> _EXERCISE_
In the data below, find the line containing "Chez VALO’Propreté, nous sommes convaincus"; reproduce that line and all subsequent lines exactly, and nothing else.

Items from a dataset:
——
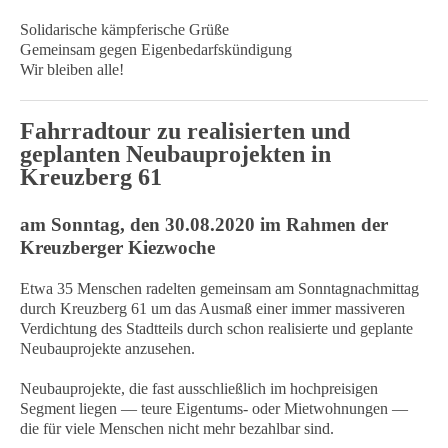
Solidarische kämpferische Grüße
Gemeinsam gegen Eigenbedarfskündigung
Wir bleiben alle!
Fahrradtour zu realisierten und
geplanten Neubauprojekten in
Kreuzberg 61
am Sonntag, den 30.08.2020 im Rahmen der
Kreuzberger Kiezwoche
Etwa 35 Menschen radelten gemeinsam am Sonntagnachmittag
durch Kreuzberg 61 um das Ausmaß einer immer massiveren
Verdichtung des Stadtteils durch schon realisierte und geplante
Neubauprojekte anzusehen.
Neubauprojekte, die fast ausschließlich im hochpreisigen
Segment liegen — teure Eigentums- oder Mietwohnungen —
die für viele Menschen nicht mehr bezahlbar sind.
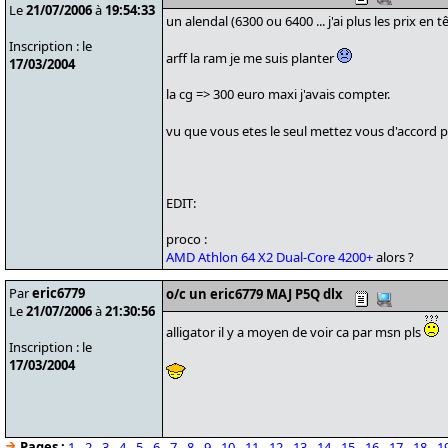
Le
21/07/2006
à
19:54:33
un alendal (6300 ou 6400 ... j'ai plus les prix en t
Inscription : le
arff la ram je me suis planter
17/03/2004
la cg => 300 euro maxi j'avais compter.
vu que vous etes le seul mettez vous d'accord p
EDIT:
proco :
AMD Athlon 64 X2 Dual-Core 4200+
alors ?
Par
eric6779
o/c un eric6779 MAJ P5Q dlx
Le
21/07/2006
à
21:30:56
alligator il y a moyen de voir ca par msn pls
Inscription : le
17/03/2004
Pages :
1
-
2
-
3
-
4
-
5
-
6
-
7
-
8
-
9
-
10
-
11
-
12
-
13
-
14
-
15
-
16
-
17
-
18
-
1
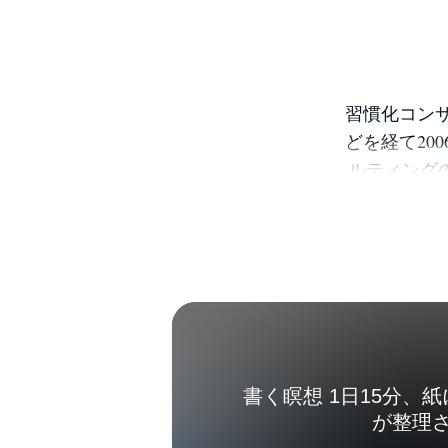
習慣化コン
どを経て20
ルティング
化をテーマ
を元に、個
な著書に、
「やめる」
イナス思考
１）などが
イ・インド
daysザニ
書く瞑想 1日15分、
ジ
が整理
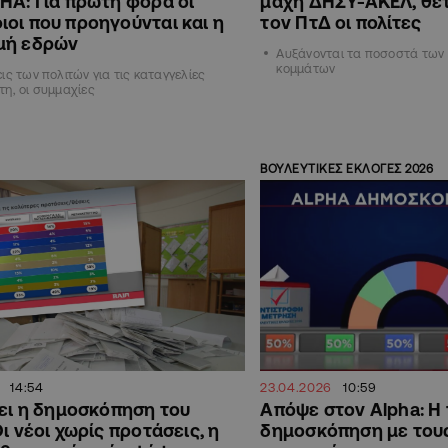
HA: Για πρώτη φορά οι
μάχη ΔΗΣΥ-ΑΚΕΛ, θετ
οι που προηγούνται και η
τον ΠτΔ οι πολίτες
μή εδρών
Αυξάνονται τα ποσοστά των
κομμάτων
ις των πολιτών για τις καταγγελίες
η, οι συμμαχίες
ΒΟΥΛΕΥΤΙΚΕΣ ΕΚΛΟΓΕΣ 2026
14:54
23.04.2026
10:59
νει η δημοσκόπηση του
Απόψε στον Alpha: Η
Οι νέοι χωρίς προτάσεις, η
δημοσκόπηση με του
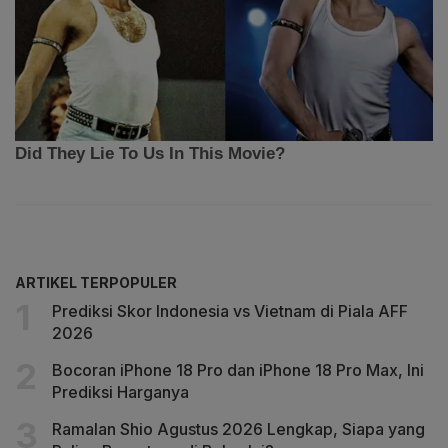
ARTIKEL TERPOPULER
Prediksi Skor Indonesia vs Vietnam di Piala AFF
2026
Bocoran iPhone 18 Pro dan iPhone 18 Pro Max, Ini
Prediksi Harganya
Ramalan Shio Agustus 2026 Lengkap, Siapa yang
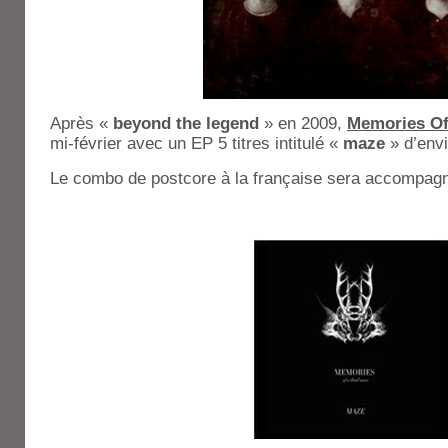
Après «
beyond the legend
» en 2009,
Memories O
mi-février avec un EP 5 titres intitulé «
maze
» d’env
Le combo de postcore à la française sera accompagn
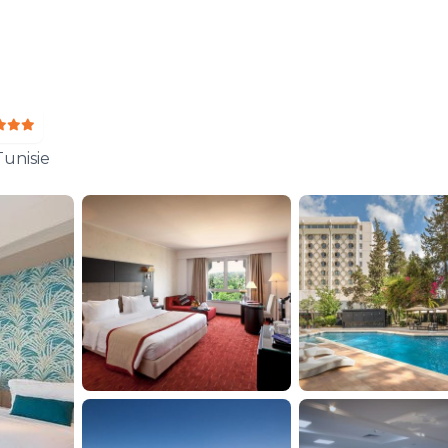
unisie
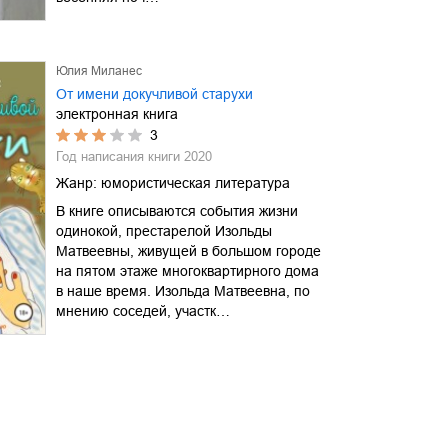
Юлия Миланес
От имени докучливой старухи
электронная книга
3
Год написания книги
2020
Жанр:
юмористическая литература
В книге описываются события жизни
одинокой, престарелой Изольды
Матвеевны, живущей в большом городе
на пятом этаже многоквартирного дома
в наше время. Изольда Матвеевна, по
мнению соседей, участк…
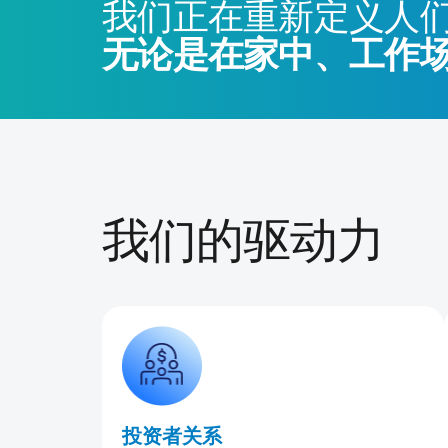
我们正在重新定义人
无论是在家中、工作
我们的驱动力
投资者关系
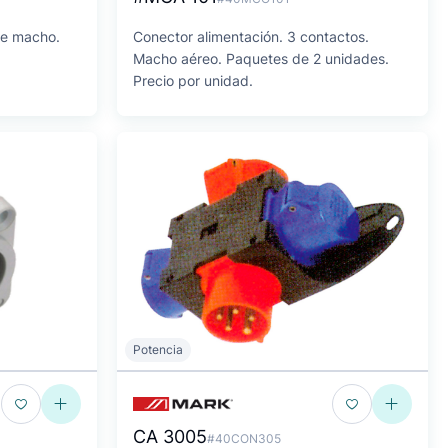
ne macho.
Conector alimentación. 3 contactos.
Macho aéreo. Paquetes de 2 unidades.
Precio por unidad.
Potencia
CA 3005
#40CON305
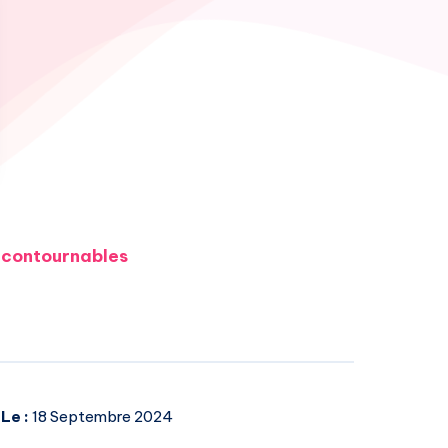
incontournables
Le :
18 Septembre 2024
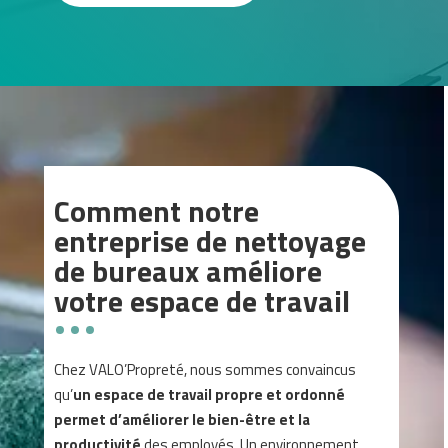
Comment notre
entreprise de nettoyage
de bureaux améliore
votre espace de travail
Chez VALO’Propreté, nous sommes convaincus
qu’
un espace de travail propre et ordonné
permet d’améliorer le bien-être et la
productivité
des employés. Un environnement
——
> _RESPONSE_
Chez VALO’Propreté, nous sommes convaincus
qu’
un espace de travail propre et ordonné
permet d’améliorer le bien-être et la
productivité
des employés. Un environnement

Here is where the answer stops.